The settlement came over services the company billed Medicaid for but did not provide, officials said.

Officials reached the settlement with Ismat Farhan and his company USA Medical Transport. The company is based at 1814 State St. in Schenectady, officials said.

The company provides transportation to and from medical appointments for Medicaid recipients.

The Attorney General’s Office, however, found that Farha submitted more than 2,500 false claims and billed Medicaid for an estimated $400,000 in unsupported transportation services.
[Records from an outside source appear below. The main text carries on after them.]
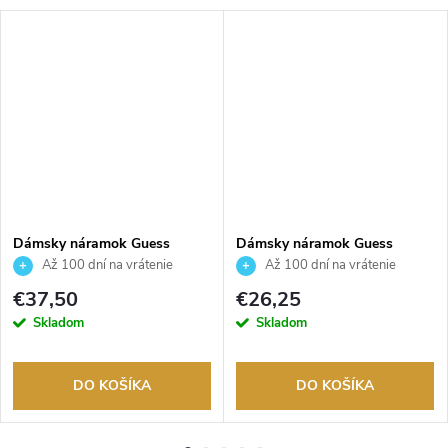
Dámsky náramok Guess
Dámsky náramok Guess
JUBB05220JWRHS
JUBB06234JWRHS
Až 100 dní na vrátenie
Až 100 dní na vrátenie
tovaru. Autorizovaný predajca.
tovaru. Autorizovaný predajca.
€37,50
€26,25
Skladom
Skladom
DO KOŠÍKA
DO KOŠÍKA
The services did not take place as described, lacked required documentation or didn’t happen at all, officials said.

Farhan is to pay a total of $862,500 to the New York State Medicaid Program as a result of the settlement, officials said.

“Medicaid is meant to help support the medical needs of vulnerable New Yorkers, not to pad a company’s profits,” Attorney General Letitia James said in a press release. “Farhan and USA Medical Transport took advantage of their patients and taxpayers by billing Medicaid for thousands of services that were never provided. My office will keep ensuring that our state’s laws are followed and that Medicaid dollars are spent helping New Yorkers in need.”

The Attorney General’s Office found that Farhan submitted the fraudulent claims over nearly a five-year period, from June 2015 to February 2020, officials said.

The false claims concerns rides not provided, inflated mileage, rides that should have been bundled, rides from drivers with suspended licenses — Farhan included — lack of documentation and reimbursements for tolls that did not happen, officials said.

The Albany Regional Office of the Attorney General’s Medicaid Fraud Control Unit conducted the investigation.